Work request a -> Print the forum thread on the Proxmox VirtIO SCSI reset problem in full, word for word.

[Text for analysis]

Redhat VirtIO developers would like to coordinate with Proxmox devs re: "[vioscsi] Reset to device ... system unresponsive"

@liim

Using IDE / SATA disks has been a work around for some time.

The VM config isn't much use since you moved away from vioscsi...
Having said that, I presumed you were still using aio=io_uring or aio=native with vioscsi, so exposed to the qemu global mutex.
This means other operations will share the thread with your disk.
Perhaps the scrubbing was the root cause...?

The lack of swap might rule out memory pressure from using a relatively large ARC size.

You mentioned VirtIO block. This is the viostor driver and not vioscsi.
You needed to use VirtIO SCSI single and not VirtIO block...!

I'm still inclined to think your issue is something else... Given the pressure has dropped off, maybe we will never know...

If you had a screenshot of one of the errors that would be helpful too.
I presume you didn't get any kvm errors in the PVE journal. This is a distinctive feature of this problem.
 
Switched VM OS disk from VirtIO block to ide
both don't use the fixed driver.
VirtIO Block isn't affected because it isn't qemu thread independant yet.
Only SCSI disk type + VirtIO SCSI Single Controller is fixed in this thread.

[/Text for analysis]

Work request b -> In the records, begin at the line that has "Opinia expertală (cunoscută și ca" and stop after the line that has "のご利用方法などについてご説明をいたします。". Write those lines out again with "Second Opinion" swapped for "Expert Review", keep everything else unchanged, and leave out the pictures.

[Dataset extract]

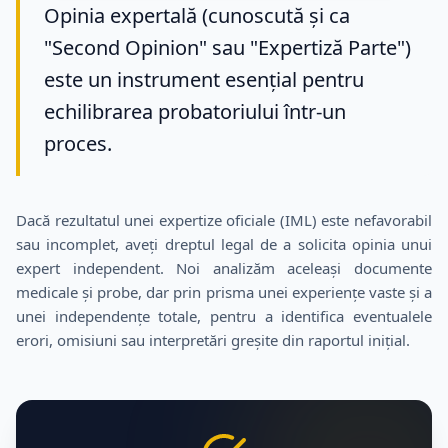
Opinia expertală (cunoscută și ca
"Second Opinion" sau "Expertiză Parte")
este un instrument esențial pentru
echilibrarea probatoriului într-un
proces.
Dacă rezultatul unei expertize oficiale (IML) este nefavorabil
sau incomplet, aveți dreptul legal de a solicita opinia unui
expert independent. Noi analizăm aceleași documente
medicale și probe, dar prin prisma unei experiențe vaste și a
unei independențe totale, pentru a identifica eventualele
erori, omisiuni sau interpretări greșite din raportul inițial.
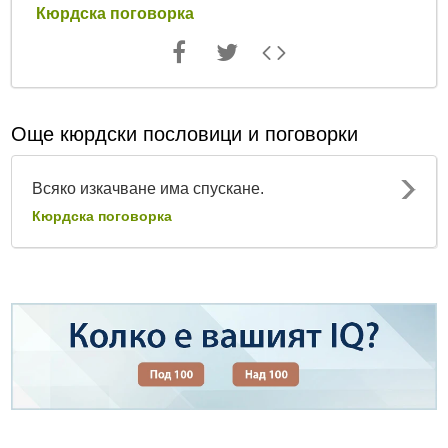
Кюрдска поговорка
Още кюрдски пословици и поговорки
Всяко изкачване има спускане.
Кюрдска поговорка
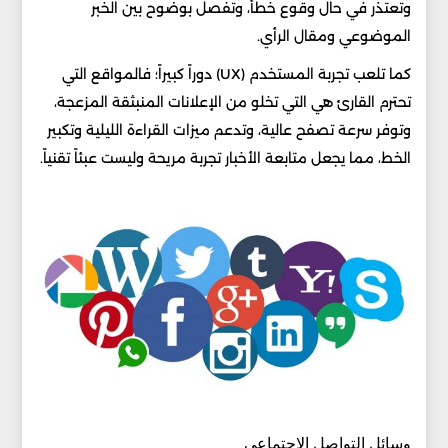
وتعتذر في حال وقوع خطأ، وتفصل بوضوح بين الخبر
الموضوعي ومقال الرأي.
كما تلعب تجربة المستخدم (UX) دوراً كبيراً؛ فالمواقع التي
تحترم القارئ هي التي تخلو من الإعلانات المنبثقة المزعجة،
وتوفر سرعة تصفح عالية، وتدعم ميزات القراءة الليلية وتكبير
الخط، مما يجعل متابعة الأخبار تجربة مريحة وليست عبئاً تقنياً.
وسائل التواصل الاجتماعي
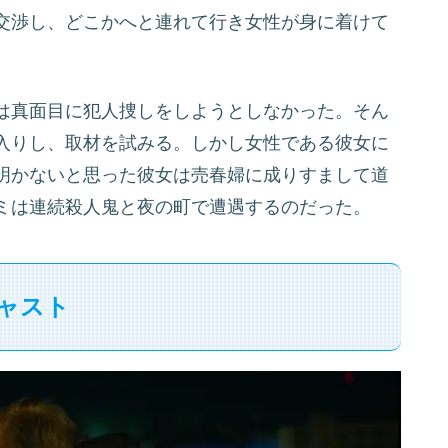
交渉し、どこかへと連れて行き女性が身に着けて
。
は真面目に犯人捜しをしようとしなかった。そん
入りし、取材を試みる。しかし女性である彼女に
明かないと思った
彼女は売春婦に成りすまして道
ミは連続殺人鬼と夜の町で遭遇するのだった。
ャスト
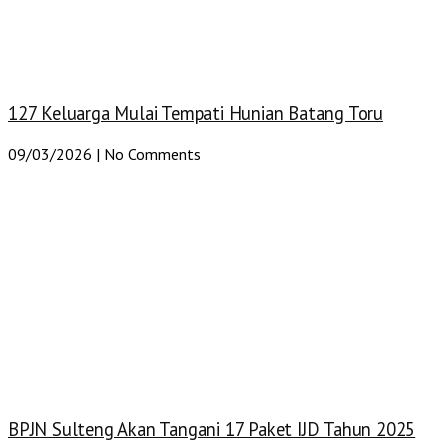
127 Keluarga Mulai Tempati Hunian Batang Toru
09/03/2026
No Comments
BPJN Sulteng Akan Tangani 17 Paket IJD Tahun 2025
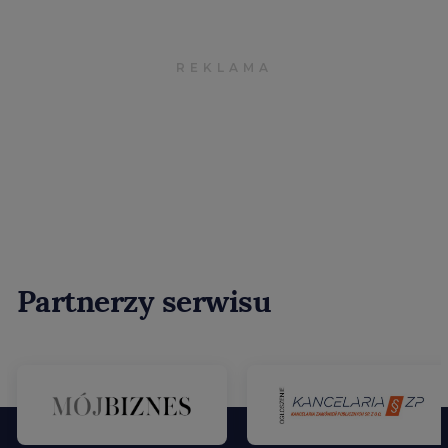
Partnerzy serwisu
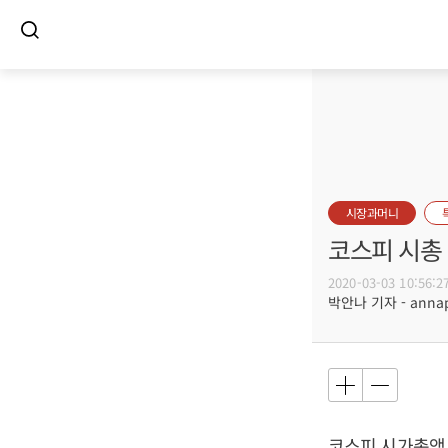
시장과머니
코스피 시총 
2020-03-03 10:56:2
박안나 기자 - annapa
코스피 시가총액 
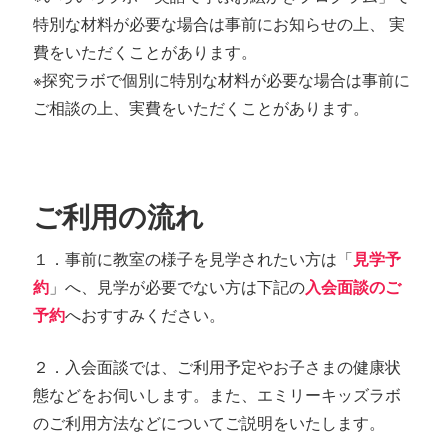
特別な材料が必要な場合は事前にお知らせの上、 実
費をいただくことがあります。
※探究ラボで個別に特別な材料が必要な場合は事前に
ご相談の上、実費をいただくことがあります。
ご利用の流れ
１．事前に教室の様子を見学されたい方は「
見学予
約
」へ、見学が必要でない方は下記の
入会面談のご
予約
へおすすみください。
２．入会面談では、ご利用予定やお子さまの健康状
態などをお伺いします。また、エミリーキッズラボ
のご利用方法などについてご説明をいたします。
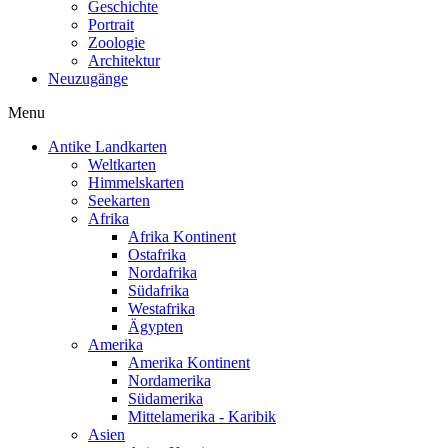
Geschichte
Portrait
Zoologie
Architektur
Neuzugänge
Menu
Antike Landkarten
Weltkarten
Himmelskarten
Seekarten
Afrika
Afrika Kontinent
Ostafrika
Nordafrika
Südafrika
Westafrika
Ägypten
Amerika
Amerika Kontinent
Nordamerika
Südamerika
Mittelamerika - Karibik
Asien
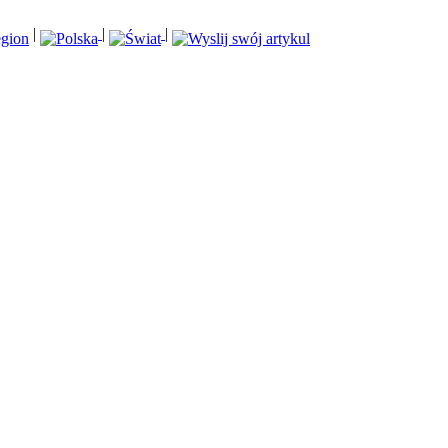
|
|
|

[/Dataset extract]
[Dataset extract]

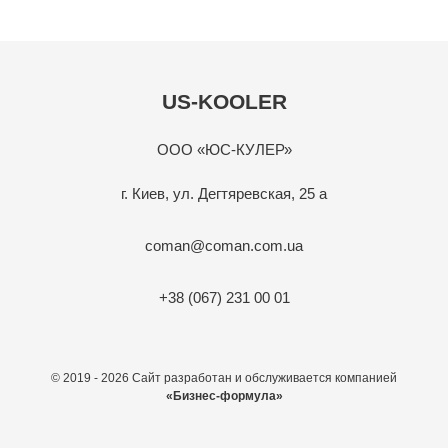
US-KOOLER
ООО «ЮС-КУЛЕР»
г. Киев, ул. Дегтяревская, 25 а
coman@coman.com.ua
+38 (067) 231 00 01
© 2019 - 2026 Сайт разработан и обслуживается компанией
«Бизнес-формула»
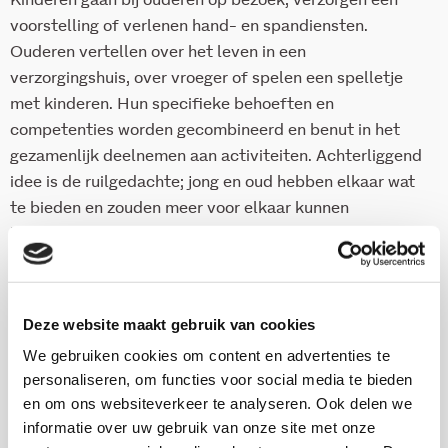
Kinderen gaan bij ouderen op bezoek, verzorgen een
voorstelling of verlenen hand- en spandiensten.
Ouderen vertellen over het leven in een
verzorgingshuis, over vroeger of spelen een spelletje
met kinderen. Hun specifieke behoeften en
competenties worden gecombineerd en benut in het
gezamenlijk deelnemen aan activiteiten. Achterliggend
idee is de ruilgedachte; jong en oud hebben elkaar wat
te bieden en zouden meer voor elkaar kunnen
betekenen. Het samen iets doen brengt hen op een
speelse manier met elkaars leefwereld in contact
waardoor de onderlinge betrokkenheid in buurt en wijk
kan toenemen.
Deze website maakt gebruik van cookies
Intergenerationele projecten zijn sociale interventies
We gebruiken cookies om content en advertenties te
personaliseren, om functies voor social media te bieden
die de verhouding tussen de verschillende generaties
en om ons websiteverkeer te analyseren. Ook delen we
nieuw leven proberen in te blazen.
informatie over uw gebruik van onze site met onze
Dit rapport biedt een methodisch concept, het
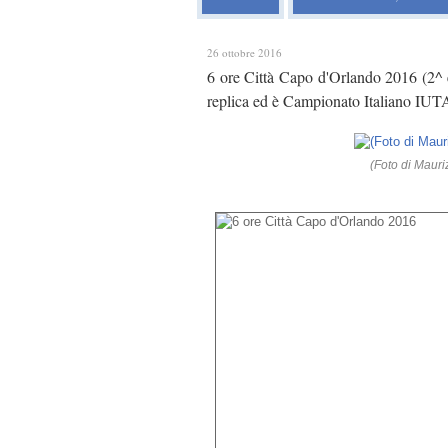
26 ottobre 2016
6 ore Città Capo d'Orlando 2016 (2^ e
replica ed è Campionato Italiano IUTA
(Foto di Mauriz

[/Dataset extract]

Response box a ->
Redhat VirtIO developers would like to coordinate with Proxmox devs re: "[vioscsi] Reset to device ... system unresponsive"

@liim

Using IDE / SATA disks has been a work around for some time.

The VM config isn't much use since you moved away from vioscsi...
Having said that, I presumed you were still using aio=io_uring or aio=native with vioscsi, so exposed to the qemu global mutex.
This means other operations will share the thread with your disk.
Perhaps the scrubbing was the root cause...?

The lack of swap might rule out memory pressure from using a relatively large ARC size.

You mentioned VirtIO block. This is the viostor driver and not vioscsi.
You needed to use VirtIO SCSI single and not VirtIO block...!

I'm still inclined to think your issue is something else... Given the pressure has dropped off, maybe we will never know...

If you had a screenshot of one of the errors that would be helpful too.
I presume you didn't get any kvm errors in the PVE journal. This is a distinctive feature of this problem.
 
Switched VM OS disk from VirtIO block to ide
both don't use the fixed driver.
VirtIO Block isn't affected because it isn't qemu thread independant yet.
Only SCSI disk type + VirtIO SCSI Single Controller is fixed in this thread.

Response box b ->
Opinia expertală (cunoscută și ca
"Expert Review" sau "Expertiză Parte")
este un instrument esențial pentru
echilibrarea probatoriului într-un
proces.
Dacă rezultatul unei expertize oficiale (IML) este nefavorabil
sau incomplet, aveți dreptul legal de a solicita opinia unui
expert independent. Noi analizăm aceleași documente
medicale și probe, dar prin prisma unei experiențe vaste și a
unei independențe totale, pentru a identifica eventualele
erori, omisiuni sau interpretări greșite din raportul inițial.
Кюрдска поговорка
Още кюрдски пословици и поговорки
Всяко изкачване има спускане.
Кюрдска поговорка
وتعتذر في حال وقوع خطأ، وتفصل بوضوح بين الخبر
الموضوعي ومقال الرأي.
كما تلعب تجربة المستخدم (UX) دوراً كبيراً؛ فالمواقع التي
تحترم القارئ هي التي تخلو من الإعلانات المنبثقة المزعجة،
وتوفر سرعة تصفح عالية، وتدعم ميزات القراءة الليلية وتكبير
الخط، مما يجعل متابعة الأخبار تجربة مريحة وليست عبئاً تقنياً.
وسائل التواصل الاجتماعي
交渉し、どこかへと連れて行き女性が身に着けて
。
は真面目に犯人捜しをしようとしなかった。そん
入りし、取材を試みる。しかし女性である彼女に
明かないと思った
彼女は売春婦に成りすまして道
ミは連続殺人鬼と夜の町で遭遇するのだった。
ャスト
127 Keluarga Mulai Tempati Hunian Batang Toru
09/03/2026
No Comments
BPJN Sulteng Akan Tangani 17 Paket IJD Tahun 2025
Partnerzy serwisu
시장과머니
코스피 시총 
2020-03-03 10:56:2
박안나 기자 - annapa
코스피 시가총액 
特別な材料が必要な場合は事前にお知らせの上、 実
費をいただくことがあります。
※探究ラボで個別に特別な材料が必要な場合は事前に
ご相談の上、実費をいただくことがあります。
ご利用の流れ
１．事前に教室の様子を見学されたい方は「
見学予
約
」へ、見学が必要でない方は下記の
入会面談のご
予約
へおすすみください。
２．入会面談では、ご利用予定やお子さまの健康状
態などをお伺いします。また、エミリーキッズラボ
のご利用方法などについてご説明をいたします。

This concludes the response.